Logic isn't as useful as you make it out to be. There are far too many situations in real life in which the logical approach is nonsensical. There are far too many people who simply do not operate logically, and your attempts to apply logic will simply backfire.A rationalist's best bet is to establish a maxim that is legitimized by reason alone. On that note, Kant's categorical imperative is one such maxim: Can you will the action/decison in question a universal law? If not, it does not have reasonable justification. If I were a moralist, I would be a Kantian. However, I decided long ago that the business of ethics can be no business of mine since my comparative advantage is in logic and cost-benefit analysis.
The purpose of a universal principle such as the Golden Rule is that it allows society to exist in the first place, without having to explain to each and every person why it is beneficial ethical/moral policy. It's a fundamental teaching tool, such as when telling a child, "Would you like someone to do that to you? ... [child meekly answers no] ... Well, then you shouldn't do it to others." It's easily learned, and produces benefits simply by showing people how to avoid most potential (and inefficient) conflicts.

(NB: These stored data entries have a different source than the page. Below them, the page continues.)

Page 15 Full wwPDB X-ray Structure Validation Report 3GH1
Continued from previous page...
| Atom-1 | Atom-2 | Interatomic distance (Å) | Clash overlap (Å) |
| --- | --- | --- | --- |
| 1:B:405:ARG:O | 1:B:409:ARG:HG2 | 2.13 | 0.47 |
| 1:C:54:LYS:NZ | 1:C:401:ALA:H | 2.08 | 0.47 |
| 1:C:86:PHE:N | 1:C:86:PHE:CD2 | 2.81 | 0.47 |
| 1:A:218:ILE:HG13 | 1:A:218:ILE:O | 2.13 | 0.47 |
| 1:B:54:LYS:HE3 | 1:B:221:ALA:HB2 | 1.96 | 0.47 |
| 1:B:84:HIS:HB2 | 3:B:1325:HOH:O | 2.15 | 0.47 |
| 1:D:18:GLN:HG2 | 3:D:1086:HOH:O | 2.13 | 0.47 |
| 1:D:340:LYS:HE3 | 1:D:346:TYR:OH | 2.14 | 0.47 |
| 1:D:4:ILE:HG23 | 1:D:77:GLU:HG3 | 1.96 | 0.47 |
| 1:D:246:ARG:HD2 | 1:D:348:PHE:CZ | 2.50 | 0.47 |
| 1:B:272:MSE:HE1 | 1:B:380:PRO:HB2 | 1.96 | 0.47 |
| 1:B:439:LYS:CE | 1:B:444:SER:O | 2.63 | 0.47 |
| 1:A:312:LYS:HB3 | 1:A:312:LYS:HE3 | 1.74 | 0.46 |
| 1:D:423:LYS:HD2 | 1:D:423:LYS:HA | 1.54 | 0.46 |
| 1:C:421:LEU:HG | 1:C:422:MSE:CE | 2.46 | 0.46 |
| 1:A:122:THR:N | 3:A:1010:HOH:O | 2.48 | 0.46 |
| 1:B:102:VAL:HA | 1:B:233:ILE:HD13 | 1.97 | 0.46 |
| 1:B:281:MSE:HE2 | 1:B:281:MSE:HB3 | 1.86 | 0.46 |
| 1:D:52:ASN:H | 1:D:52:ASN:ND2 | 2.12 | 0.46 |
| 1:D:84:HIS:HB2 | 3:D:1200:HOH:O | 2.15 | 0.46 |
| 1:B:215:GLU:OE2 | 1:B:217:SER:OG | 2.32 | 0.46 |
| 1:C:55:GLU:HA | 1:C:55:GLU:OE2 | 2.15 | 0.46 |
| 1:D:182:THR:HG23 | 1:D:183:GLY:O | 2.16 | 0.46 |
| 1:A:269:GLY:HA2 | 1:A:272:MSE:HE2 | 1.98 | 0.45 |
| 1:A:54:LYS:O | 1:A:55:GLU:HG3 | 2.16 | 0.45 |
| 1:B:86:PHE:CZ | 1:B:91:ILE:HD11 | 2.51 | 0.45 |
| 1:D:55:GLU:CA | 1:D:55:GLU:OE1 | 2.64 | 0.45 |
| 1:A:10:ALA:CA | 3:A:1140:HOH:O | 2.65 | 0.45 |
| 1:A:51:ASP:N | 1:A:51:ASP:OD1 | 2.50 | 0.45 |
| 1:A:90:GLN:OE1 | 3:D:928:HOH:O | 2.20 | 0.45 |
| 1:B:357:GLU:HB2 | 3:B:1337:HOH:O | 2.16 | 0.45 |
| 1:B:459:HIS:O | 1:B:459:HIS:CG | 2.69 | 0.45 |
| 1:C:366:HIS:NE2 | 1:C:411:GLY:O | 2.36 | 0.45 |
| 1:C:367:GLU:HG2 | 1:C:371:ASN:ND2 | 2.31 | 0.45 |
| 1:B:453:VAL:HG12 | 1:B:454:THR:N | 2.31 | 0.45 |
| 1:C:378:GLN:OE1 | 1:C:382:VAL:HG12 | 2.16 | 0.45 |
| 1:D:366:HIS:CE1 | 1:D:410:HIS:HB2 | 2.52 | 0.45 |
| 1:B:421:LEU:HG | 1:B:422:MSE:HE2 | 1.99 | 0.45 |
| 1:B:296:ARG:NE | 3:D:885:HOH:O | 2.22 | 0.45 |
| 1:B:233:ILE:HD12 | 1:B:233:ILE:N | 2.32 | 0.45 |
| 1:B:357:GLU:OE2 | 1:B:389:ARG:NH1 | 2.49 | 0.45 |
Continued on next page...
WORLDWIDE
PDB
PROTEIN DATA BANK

Something funny happens, when a Rational takes hold of a spiritual truth, encapsulated and phrased in a fairly simple way, and then interprets that simple statement entirely literally, as a logical, objective rule, rather than as a spiritual/ethical truth. Of course, the Golden Rule, interpreted in such an asinine manner, is nonsensical. Fortunately, most people aren't rational in that regard, however, and understand what it means without having to find every logical contradiction and paradox.